Something you may also want to look up is the family sharing. A lot of people bypass bans by using FamilySharing because it shows a different steamid if I recall correctly. Using the family sharing check, if they are then not only check the steamid they’re playing on, but also the family sharing id…


//
// Lookup SteamID to see whether user is using FamilySharing / Owns the game or not...
//
function steam:IsFamilySharing( _steam, _gameid, _callback )
	local _steamid, _steamid64, _steamuid = util.TranslateSteamID( _steam );

	// Ignore bots
	if ( _steamid == "BOT" ) then return false; end

	local _url = string.format( self.query_url .. self.queries.family_sharing.url, self.KEY, self.output_formats.json, _steamid64, _gameid );

	http.Fetch( _url, function( _data )
		local _tab = util.JSONToTable( _data );
		local _lenderID = _tab.response.lender_steamid;

		// Callback, return false if self-owned, or steamid of lender...
		if ( _callback ) then
			local _isShared = tobool( _lenderID ) && _lenderID || false;
			_callback( _steamid, _steamid64, _isShared, _lenderID );
		end
	end );
end

The entire skeletonized base is available here:
AcecoolDev_Base Skeletonized Dev Base Game-Mode ( Never worry about Include or AddCSLuaFile ever again; comes with New Hooks, Console Commands, Meta-Table Objects, Helper Functions, Extended Functionality, and more! )
https://dl.dropboxusercontent.com/u/26074909/tutoring/___welcome_docs/_welcome_acecooldev_base_gamemode_info.lua.html

It’ll be uploaded there soon; but hopefully that is more than enough to get you started.

Thank you very much…
Indead, i thing VAC bans record will not be implemented as a check… However your note about IsFamilySharing is terribly interesting, much more than getting VAC ban history !

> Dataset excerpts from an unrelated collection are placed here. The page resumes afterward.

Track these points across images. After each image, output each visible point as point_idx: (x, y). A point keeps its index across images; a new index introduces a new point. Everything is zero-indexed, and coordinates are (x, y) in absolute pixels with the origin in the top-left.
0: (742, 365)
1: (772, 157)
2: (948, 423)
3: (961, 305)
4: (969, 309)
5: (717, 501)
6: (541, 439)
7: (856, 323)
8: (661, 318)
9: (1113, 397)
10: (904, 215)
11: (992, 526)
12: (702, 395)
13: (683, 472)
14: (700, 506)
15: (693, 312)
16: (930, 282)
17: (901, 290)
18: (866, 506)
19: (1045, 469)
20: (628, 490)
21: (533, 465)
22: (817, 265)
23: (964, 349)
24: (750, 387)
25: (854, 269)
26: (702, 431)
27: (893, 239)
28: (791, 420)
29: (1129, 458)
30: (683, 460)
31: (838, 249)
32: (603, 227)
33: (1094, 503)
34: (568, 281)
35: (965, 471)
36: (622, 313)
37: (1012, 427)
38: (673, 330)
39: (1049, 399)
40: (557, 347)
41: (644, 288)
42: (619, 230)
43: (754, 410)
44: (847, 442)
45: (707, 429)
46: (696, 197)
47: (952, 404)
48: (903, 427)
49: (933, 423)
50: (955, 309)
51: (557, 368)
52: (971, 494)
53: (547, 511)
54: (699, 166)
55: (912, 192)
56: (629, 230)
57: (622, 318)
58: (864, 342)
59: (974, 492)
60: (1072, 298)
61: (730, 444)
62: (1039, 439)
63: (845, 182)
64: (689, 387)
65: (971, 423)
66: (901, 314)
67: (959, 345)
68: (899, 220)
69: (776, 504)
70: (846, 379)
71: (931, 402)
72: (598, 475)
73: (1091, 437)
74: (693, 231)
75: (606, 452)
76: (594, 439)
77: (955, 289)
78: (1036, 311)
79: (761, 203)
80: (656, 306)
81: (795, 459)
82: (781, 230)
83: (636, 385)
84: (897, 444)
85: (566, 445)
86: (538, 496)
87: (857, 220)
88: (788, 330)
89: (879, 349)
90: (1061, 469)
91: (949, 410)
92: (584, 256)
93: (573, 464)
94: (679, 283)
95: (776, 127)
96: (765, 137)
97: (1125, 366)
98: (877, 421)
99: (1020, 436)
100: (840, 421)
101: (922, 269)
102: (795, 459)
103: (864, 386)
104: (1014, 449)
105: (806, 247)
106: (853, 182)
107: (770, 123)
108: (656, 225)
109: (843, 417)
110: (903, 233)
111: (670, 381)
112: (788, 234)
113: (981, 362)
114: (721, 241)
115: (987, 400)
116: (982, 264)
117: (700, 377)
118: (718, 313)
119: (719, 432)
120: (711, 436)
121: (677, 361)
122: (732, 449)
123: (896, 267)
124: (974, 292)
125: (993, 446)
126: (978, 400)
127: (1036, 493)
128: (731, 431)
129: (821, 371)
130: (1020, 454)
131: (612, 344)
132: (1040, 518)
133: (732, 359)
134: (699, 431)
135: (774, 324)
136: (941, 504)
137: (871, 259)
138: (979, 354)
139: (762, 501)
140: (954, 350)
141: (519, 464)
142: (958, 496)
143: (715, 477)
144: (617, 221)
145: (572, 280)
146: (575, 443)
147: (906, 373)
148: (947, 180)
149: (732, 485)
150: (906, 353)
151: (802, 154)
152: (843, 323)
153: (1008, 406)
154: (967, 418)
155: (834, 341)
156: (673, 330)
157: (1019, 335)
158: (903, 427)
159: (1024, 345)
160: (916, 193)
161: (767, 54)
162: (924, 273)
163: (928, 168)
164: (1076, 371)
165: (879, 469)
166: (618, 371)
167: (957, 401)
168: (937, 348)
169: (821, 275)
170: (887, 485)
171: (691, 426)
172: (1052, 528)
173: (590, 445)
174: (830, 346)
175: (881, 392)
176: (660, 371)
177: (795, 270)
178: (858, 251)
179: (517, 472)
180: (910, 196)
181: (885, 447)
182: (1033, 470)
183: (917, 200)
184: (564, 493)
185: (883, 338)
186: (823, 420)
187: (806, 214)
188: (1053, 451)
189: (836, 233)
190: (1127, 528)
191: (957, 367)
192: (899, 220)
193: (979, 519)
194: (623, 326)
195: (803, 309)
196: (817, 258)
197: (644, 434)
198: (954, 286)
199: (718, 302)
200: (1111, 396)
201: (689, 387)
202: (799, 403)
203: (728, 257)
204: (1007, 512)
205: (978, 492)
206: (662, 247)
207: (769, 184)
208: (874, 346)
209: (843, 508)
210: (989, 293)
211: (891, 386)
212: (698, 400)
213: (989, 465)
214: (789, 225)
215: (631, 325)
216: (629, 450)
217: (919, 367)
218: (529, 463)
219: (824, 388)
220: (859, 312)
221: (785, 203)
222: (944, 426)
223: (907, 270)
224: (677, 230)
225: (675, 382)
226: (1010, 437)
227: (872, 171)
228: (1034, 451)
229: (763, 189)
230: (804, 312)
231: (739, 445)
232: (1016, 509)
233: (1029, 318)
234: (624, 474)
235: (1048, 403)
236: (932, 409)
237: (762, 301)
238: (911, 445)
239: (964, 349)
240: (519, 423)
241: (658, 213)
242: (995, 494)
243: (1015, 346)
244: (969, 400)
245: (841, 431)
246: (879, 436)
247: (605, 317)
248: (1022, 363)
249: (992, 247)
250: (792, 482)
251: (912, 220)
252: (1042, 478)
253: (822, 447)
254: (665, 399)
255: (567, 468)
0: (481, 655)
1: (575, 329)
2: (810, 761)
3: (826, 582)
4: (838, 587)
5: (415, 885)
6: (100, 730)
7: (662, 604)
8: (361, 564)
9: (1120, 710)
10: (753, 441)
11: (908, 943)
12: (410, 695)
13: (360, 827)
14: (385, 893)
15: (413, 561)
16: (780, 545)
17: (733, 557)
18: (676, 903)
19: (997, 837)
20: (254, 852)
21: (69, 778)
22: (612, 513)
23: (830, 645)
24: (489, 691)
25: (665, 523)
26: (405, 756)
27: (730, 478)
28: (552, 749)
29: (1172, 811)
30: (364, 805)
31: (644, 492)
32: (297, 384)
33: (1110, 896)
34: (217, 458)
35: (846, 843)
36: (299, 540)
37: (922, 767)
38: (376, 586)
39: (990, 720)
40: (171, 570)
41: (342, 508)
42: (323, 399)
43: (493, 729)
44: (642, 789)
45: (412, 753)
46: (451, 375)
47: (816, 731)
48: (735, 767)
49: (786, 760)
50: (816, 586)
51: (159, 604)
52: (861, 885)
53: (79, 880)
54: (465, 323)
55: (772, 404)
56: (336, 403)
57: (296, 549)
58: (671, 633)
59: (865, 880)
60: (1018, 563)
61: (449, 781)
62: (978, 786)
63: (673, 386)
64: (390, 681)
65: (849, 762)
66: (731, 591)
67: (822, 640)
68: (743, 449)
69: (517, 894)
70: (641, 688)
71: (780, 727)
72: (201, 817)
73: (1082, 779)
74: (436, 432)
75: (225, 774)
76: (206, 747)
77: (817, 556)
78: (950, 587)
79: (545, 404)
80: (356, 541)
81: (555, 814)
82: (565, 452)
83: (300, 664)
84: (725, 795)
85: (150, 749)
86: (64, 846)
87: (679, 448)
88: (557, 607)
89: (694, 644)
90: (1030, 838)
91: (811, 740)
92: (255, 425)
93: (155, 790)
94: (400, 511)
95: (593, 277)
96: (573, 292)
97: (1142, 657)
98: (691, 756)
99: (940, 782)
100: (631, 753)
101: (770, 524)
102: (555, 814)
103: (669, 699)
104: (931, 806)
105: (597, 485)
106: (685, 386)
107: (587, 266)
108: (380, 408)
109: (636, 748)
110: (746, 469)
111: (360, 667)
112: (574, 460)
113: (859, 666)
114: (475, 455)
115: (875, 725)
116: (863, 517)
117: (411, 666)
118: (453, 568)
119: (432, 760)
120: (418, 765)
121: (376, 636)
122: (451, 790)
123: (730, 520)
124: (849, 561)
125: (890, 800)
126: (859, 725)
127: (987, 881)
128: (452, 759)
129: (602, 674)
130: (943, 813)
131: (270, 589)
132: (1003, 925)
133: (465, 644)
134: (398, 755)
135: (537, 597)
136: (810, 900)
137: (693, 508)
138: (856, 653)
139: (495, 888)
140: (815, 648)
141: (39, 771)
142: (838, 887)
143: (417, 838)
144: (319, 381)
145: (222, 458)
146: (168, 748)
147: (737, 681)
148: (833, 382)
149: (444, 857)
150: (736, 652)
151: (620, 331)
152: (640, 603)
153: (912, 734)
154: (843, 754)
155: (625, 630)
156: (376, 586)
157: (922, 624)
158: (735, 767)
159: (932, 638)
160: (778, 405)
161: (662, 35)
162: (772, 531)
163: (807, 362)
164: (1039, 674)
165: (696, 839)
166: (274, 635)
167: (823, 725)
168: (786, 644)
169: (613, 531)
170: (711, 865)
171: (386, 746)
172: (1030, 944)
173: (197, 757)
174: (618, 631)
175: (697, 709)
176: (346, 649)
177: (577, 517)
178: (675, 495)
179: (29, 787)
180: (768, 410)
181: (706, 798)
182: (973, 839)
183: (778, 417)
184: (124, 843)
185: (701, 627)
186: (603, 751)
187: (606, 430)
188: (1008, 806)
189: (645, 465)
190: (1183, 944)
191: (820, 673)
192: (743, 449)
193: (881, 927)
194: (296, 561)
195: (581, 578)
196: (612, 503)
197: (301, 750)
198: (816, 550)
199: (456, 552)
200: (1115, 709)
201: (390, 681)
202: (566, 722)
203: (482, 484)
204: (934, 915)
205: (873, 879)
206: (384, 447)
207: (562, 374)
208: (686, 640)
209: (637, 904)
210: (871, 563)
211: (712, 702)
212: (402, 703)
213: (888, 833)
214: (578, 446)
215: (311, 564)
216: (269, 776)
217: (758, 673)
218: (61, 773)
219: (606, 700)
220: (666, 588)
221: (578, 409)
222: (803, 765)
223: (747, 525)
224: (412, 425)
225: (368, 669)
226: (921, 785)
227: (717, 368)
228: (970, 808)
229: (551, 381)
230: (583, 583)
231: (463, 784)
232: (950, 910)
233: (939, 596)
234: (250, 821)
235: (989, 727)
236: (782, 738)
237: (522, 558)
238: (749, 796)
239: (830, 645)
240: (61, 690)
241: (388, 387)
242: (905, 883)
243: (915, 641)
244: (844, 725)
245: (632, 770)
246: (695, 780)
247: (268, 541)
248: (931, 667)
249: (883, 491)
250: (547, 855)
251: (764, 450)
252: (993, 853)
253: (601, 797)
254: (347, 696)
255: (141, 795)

Indead, my server is getting problems with stupid guys from other servers that come on the server, kill everyone (FREEKILL), and then make server lagging, and get banned by admins, but the problem is that they’re comming back all the time even if i’m banning them permanently !

But can your function work even if our steam profile is completely private ?

The Family Sharing query should work regardless of profile privacy setting.